The hardest part of the Emmett Till story for me is Mose Wright, Emmett's great uncle. Everybody else was playing their part accordingly – playful kids pushing boundaries, barbaric white terrorists, protected by a system of white oppressors. I struggle with that moment, at 2am in Money, Mississippi, when there’s a knock at the door, days after the whistling incident, when Mose Wright was coerced into letting those terrorists take Emmett out his house to “teach him a lesson”. He tried his best to negotiate, to beg and plead for mercy, he offered money. But in the end, he made the most difficult decision ever, to save the other 4 children in the house from the wrath of these terrorists, and let them take Emmett.
It’s unfair for me to plant my 2015 brain into Mose Wright’s 1955 head and say I wouldn’t never hand my boy over to no terrorists under no circumstance. The traumatic conditions that have breed the warrior out of the African in the US are beyond my imagination. I can barely tolerate seeing fictional images of our enslavement and lynchings. We probably literally could not imagine what they did to the warriors among us, to make examples of us, and to make sure they never procreate, teach, or inspire. After centuries of systematic suppression of our fight we should be in awe of the persisting desire for those of us that actively seek to connect with our culture and the ongoing resistance movements such as the actions against the gathering of sheriffs in Chicago last week. But we still gotta deal with Dean Meek.
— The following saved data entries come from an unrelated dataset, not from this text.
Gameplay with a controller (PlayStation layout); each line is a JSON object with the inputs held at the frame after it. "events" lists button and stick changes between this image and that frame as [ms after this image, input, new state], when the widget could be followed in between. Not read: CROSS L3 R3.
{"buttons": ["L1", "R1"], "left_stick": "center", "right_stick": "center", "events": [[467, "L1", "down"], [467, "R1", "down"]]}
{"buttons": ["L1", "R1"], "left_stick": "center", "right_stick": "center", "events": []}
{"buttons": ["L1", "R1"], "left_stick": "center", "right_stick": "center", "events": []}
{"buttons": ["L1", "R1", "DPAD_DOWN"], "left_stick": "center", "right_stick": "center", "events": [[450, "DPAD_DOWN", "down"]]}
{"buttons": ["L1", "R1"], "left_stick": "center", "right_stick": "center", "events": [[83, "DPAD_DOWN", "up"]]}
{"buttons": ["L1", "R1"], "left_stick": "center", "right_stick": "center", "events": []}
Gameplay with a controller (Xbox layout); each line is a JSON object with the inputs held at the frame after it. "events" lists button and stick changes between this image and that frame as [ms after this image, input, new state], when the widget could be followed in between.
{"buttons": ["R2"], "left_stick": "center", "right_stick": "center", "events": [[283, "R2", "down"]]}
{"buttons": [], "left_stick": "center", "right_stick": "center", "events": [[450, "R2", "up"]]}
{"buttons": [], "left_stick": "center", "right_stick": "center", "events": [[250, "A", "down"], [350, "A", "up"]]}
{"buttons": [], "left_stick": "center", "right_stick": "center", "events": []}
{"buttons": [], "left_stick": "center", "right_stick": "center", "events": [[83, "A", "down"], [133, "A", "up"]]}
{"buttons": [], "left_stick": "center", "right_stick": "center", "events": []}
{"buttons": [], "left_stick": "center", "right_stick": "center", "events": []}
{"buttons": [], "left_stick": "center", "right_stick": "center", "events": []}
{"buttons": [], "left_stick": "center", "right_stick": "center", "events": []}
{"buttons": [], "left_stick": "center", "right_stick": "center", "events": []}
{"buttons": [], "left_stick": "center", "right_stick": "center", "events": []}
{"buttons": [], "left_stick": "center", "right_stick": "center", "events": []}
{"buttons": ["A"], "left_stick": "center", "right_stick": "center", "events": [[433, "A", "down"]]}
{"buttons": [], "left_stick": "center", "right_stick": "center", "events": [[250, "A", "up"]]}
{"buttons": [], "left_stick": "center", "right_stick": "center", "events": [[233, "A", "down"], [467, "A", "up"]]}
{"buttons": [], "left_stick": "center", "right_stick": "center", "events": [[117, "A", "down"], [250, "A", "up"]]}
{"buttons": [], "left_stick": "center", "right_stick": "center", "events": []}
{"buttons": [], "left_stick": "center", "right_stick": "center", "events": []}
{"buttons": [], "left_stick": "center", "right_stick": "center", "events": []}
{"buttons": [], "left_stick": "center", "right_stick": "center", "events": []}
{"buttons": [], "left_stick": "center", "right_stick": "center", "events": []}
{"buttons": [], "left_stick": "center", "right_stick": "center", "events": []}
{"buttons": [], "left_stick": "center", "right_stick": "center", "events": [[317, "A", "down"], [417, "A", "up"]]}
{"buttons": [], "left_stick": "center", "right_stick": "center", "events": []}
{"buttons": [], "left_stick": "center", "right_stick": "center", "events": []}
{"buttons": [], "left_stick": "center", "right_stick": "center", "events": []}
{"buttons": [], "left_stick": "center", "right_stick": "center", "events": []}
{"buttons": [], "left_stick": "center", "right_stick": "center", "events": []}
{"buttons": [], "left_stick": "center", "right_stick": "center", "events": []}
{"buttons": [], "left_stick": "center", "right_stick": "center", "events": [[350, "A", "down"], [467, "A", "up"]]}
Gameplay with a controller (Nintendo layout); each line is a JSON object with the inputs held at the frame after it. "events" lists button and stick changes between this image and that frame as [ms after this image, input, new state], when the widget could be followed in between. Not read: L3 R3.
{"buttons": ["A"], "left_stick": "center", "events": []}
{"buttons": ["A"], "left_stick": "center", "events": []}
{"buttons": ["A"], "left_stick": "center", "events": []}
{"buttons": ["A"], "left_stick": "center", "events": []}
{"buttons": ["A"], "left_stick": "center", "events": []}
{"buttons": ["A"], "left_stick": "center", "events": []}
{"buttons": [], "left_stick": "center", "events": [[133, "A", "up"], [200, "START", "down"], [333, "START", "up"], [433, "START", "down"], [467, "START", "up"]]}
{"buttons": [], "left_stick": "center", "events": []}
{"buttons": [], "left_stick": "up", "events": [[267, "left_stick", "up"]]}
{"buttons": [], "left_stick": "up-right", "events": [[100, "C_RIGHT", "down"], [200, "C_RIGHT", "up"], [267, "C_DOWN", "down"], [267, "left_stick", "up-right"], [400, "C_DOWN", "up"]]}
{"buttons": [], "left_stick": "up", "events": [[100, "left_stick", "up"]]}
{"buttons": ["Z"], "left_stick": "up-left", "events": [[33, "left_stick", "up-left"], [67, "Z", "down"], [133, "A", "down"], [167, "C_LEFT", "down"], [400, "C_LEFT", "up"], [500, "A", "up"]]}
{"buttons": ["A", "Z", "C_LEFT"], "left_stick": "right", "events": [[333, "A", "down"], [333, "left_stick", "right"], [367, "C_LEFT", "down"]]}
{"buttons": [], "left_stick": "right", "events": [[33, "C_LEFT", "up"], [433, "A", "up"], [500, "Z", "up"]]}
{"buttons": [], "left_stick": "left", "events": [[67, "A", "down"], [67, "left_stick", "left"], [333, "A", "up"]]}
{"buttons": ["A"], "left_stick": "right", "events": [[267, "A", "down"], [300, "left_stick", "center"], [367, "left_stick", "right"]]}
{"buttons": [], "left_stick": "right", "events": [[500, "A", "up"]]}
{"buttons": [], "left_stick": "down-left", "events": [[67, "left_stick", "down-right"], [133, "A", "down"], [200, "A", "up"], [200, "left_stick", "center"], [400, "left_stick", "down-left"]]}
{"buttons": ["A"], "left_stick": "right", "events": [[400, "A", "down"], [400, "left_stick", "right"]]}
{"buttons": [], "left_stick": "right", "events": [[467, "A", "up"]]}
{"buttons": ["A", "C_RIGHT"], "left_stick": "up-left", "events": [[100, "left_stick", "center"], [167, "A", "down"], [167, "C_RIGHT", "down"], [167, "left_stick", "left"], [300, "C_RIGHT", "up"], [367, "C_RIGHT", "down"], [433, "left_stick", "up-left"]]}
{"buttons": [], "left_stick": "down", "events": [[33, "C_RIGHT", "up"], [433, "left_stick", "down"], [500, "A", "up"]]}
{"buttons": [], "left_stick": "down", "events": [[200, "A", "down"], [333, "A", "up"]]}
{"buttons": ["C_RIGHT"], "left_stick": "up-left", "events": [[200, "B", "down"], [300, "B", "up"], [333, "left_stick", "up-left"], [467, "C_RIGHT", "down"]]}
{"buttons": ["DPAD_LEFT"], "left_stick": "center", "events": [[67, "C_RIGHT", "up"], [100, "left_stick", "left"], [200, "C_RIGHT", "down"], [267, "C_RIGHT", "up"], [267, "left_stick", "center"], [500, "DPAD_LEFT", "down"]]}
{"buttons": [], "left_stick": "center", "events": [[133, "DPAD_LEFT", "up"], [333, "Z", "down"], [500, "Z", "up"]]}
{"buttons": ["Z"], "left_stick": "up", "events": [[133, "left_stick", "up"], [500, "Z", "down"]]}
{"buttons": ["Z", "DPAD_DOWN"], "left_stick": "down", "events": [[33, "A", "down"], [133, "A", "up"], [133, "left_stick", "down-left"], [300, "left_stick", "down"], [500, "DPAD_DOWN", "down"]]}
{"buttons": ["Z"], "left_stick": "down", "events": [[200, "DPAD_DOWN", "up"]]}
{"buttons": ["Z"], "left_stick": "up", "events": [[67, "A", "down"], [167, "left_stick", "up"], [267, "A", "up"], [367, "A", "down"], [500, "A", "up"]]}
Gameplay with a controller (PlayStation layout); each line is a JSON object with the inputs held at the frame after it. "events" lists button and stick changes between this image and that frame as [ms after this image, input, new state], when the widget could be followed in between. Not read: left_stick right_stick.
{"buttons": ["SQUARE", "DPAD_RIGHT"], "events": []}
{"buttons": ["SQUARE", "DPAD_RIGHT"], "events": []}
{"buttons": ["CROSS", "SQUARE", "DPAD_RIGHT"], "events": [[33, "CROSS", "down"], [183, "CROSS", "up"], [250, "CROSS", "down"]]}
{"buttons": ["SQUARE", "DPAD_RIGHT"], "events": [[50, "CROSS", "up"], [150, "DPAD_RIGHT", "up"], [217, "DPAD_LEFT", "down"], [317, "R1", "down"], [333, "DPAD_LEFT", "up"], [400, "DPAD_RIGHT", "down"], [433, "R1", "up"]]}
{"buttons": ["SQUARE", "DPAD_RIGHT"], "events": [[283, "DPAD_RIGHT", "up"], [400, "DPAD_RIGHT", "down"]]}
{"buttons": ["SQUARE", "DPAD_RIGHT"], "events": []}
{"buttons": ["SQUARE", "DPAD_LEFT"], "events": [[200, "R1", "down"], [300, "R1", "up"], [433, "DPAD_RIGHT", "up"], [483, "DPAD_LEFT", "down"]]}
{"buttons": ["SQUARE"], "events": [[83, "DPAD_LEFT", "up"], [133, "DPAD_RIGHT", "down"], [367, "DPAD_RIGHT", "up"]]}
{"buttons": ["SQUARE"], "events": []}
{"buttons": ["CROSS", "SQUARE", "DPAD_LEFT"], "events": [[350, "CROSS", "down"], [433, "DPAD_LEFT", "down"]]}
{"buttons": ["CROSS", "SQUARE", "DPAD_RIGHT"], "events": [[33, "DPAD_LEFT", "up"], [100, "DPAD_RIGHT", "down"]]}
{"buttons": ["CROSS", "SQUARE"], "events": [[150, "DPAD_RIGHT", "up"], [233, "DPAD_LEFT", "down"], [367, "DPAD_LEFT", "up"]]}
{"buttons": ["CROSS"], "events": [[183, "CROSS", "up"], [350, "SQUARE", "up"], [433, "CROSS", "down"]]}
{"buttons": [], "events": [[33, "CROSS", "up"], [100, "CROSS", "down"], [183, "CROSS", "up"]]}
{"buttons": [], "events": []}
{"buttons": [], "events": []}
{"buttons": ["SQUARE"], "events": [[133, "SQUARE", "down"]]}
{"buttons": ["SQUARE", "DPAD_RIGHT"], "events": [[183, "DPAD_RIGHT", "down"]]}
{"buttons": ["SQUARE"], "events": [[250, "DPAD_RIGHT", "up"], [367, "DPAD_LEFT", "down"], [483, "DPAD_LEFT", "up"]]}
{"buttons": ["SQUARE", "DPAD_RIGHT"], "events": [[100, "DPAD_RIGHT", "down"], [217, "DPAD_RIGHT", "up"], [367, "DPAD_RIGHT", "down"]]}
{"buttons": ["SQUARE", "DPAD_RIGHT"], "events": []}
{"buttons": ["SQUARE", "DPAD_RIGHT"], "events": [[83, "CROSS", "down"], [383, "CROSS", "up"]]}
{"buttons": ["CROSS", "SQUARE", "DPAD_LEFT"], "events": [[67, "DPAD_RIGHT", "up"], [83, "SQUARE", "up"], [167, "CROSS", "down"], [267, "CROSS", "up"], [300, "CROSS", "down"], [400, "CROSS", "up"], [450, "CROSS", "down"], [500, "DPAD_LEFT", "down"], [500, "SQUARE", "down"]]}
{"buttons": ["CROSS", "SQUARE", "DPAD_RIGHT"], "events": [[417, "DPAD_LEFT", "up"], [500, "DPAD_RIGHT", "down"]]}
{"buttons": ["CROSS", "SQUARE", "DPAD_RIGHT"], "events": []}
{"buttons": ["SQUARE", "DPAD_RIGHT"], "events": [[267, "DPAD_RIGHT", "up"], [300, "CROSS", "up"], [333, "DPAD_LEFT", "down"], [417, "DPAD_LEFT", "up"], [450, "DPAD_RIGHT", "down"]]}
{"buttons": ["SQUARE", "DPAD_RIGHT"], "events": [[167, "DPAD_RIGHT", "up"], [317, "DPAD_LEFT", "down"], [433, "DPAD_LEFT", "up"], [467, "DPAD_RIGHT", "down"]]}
If we are ever going to move forward we must deal with the fear. Dean Meek was paralyzed by it. He may have moved if it was his daughter, but that’s a different conversation about disconnection. Dean Meek’s inaction makes him complicit in terrorizing the entire classroom. His fear has been inherited and socialized. He may have been like the student who later admitted to be “scared for his own life”. He may have been thinking about losing the job that he relies on to feed his own children. Whatever the case, firing the deputy won’t absolve his responsibility to the children he was in charge of.
How often do adults hand our children over to the authorities to let them teach lessons of obedience? Is it unfair to say that applies to every adult that is not an active prison abolitionist? We want our children to feel safe and protected, we want them to rely on us for guidance, but how can they when we show them so much cowardice. We’re so afraid to challenge and so comforted by our conveniences. Says the angry blogger.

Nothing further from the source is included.